## PROMPT
Write out the Friday Favorites post word for word, from "Here are a few" up to and including "simple hard work.".

Friday Favorites (2/24/23)

Here are a few of my favorite sources of inspiration and learning from the past week or so. Enjoy!

Podcasts: As I mentioned in my last post, I’ve been listening to Brendon Burchard’s Motivation podcast. It has helped pull me out of the doldrums and rekindle my vision for my business, my relationships, and my every day life. He’s a bit “Energizer Bunny”, which you might expect from a motivational speaker. I highly respect him though because he’s built six multi-million dollar companies with the personal growth, mindset, and business acumen that he shares on both his Motivation and Marketing Podcasts.

If you’re a business owner or simply trying to uplevel in any area of your life, give Brendon’s podcasts a try! Yes, you’ll definitely pick up on that masculine energy, although he preaches rest, relaxation, and refueling as well as focus, scheduling, and simple hard work.

## DATASET EXTRACT
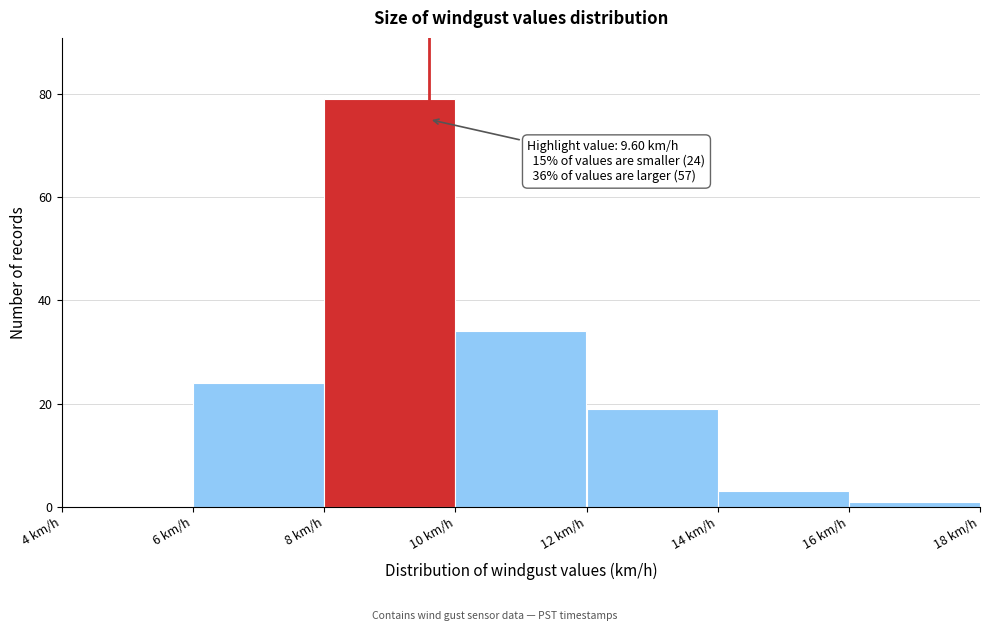

Over which range of the x-axis is the bar tallest?

8 to 10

## YOUR RESPONSE
Here are a few of my favorite sources of inspiration and learning from the past week or so. Enjoy!

Podcasts: As I mentioned in my last post, I’ve been listening to Brendon Burchard’s Motivation podcast. It has helped pull me out of the doldrums and rekindle my vision for my business, my relationships, and my every day life. He’s a bit “Energizer Bunny”, which you might expect from a motivational speaker. I highly respect him though because he’s built six multi-million dollar companies with the personal growth, mindset, and business acumen that he shares on both his Motivation and Marketing Podcasts.

If you’re a business owner or simply trying to uplevel in any area of your life, give Brendon’s podcasts a try! Yes, you’ll definitely pick up on that masculine energy, although he preaches rest, relaxation, and refueling as well as focus, scheduling, and simple hard work.